_What the exercise asks:_
Rewrite the stretch of the tissue culture text from "In 1885 Wilhelm" through "less than 1 cm.", substituting "salt solution" for "saline solution".

_Excerpt to read:_

Tissue culture is the growth of tissues or cells in an artificial medium separate from the parent organism. This technique is also called micropropagation. This is typically facilitated via use of a liquid, semi-solid, or solid growth medium, such as broth or agar. Tissue culture commonly refers to the culture of animal cells and tissues, with the more specific term plant tissue culture being used for plants. The term "tissue culture" was coined by American pathologist Montrose Thomas Burrows.This is possible only in certain conditions.  It also requires more attention. It can be done only in genetic labs with various chemicals.

Historical use 

In 1885 Wilhelm Roux removed a section of the medullary plate of an embryonic chicken and maintained it in a warm saline solution for several days, establishing the basic principle of tissue culture.  In 1907 the zoologist Ross Granville Harrison demonstrated the growth of frog embryonic cells that would give rise to nerve cells in a medium of clotted lymph.  In 1913, E. Steinhardt, C. Israeli, and R. A. Lambert grew vaccinia virus in fragments of guinea pig corneal tissue. In 1996, the first use of regenerative tissue was used to replace a small length of urethra, which led to the understanding that the technique of obtaining samples of tissue, growing it outside the body without a scaffold, and reapplying it, can be used for only small distances of less than 1 cm.

Gottlieb Haberlandt first pointed out the possibilities of the culture of isolated tissues, plant tissue culture. He suggested that the potentialities of individual cells via tissue culture as well as that the reciprocal influences of tissues on one another could be determined by this method. Since Haberlandt's original assertions, methods for tissue and cell culture have been realized, leading to significant discoveries in biology and medicine. His original idea, presented in 1902, was called totipotentiality: “Theoretically all plant cells are able to give rise to a complete plant.”

Modern usage

In modern usage, "Tissue culture" generally refers to the growth of cells from a multicellular organism in vitro. These cells may be cells isolated from a donor organism (primary cells) or an immortalised cell line. The cells are bathed in a culture medium, which contains essential nutrients and energy sources necessary for the cells' survival. Thus, in its broader sense, "tissue culture" is often used interchangeably with "cell culture". On the other hand, the strict meaning of "tissue culture" refers to the culturing of tissue pieces, i.e. explant culture.

_Supplied data:_

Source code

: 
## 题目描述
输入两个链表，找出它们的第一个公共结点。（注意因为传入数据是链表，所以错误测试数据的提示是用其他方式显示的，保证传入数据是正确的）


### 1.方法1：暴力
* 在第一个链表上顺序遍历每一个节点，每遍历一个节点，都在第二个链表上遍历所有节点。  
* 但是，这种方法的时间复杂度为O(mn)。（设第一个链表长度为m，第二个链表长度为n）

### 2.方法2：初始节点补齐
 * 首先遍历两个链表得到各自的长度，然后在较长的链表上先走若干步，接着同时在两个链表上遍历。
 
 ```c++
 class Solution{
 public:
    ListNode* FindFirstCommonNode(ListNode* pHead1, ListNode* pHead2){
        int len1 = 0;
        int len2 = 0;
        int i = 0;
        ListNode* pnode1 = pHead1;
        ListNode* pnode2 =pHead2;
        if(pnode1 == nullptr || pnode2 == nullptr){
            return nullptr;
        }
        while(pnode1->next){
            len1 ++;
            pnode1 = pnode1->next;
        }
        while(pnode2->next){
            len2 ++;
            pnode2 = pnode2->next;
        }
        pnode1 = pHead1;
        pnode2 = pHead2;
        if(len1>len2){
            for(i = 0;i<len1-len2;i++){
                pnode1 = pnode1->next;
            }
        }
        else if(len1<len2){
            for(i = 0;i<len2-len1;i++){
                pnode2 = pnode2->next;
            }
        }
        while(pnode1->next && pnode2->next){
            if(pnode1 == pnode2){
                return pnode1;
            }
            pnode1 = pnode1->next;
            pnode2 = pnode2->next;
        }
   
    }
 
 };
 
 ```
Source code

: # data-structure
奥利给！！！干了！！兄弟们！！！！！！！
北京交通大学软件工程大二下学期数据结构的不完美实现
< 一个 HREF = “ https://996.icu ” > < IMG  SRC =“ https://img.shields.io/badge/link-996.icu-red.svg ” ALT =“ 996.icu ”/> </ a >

_Answer to this problem:_
In 1885 Wilhelm Roux removed a section of the medullary plate of an embryonic chicken and maintained it in a warm salt solution for several days, establishing the basic principle of tissue culture.  In 1907 the zoologist Ross Granville Harrison demonstrated the growth of frog embryonic cells that would give rise to nerve cells in a medium of clotted lymph.  In 1913, E. Steinhardt, C. Israeli, and R. A. Lambert grew vaccinia virus in fragments of guinea pig corneal tissue. In 1996, the first use of regenerative tissue was used to replace a small length of urethra, which led to the understanding that the technique of obtaining samples of tissue, growing it outside the body without a scaffold, and reapplying it, can be used for only small distances of less than 1 cm.